Dornoch gave us an amazingly wet and windy night (but no leaks in the Kite Wagon - we slept very well despite the weather) and having collected our dry washing and refilled the water tank, it was off for Forsinard and the Flow Country. By half past eight we were thundering up the A9 with a topped-up fuel tank and all set, despite the continuing northerly winds and showers, for another great day's adventuring.
At Helmsdale we turned off the A9 and took the lovely, scenic and single-track-with-passing-places A897 to Forsinard, where we had to turn round and come back to find the tiny RSPB centre, housed inside the old station buildings. We browsed the souvenir badges and picked up a red kite (naturally), a magpie, a wildcat, a barn owl and a golden eagle! Having done merchandising and wandered around the small but very informative displays, we girded our loins and sallied forth on a short walk through the bogs - on a safely paved path. We heard curlew and saw larks, the dwarf birch just budding and the bog cotton nearly flowering but otherwise the country was still very wintry.
Our expedition completed, it was back to the Kite Wagon to heat up tomato soup, brew a pot of tea and devour bread and cheese with the soup for lunch.
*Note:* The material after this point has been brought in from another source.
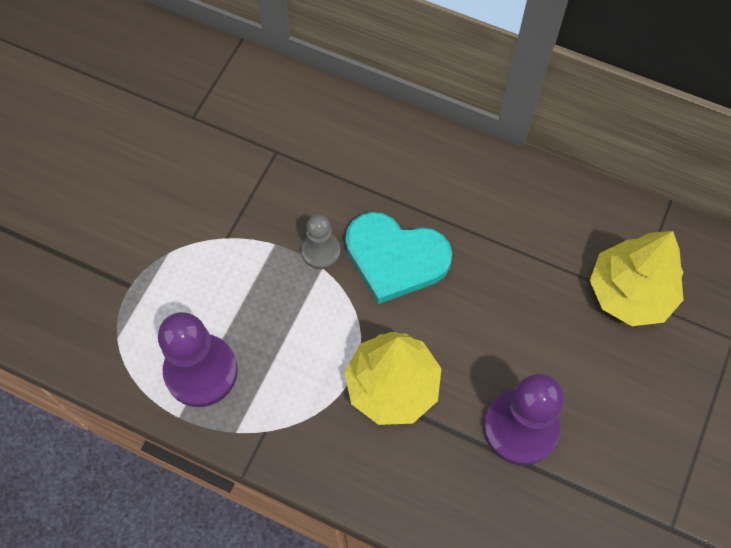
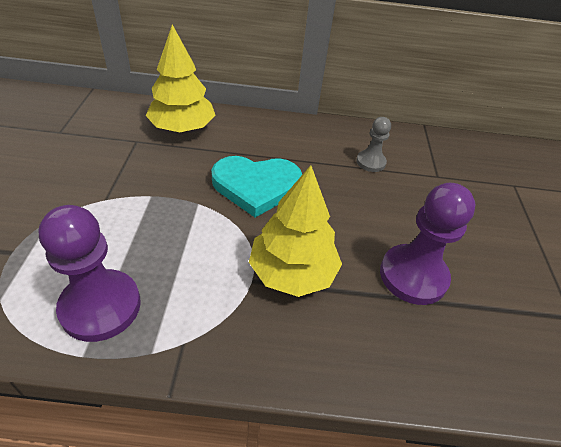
camera: 25 degrees left, 20 degrees down
grey pawn [301,215,340,269] -> grey pawn moved to [356,117,391,172]
yellow tree [590,231,684,326] -> yellow tree moved to [145,25,216,132]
By half past one we were on the move again, continuing north for the coast. We spotted the vanishing rear end of a very stocky, thick-tailed tabby cat vanishing up a bank at a place called Trantlemore, so we think it may have been a wildcat, who do live in the area! If so, that's quite a notable sighting for us as neither of us have seen one in the wild before!
We reached the coast road and hung a right, reaching Thurso before half past two, so decided to push on for John O'Groats - it seemed a shame not to get there while we were so close! On the way we checked out Gills Bay, where we catch the ferry tomorrow, and on parking at John O'Groats, the trip meter read 1009! I set it when I first filled the tank just tten days ago almost at the other end of the country so this feels like a significant milestone.
Once we'd frozen our fingers taking proof-we-were-here pics, we made hurriedly off in search of a less windy overnight spot. We're now parked in an old quarry above the village, kindly pointed out to us by a lovely lady in the post office, and drinking hot chocolate. An early night awaits, then early tomorrow we go to meet the ferry!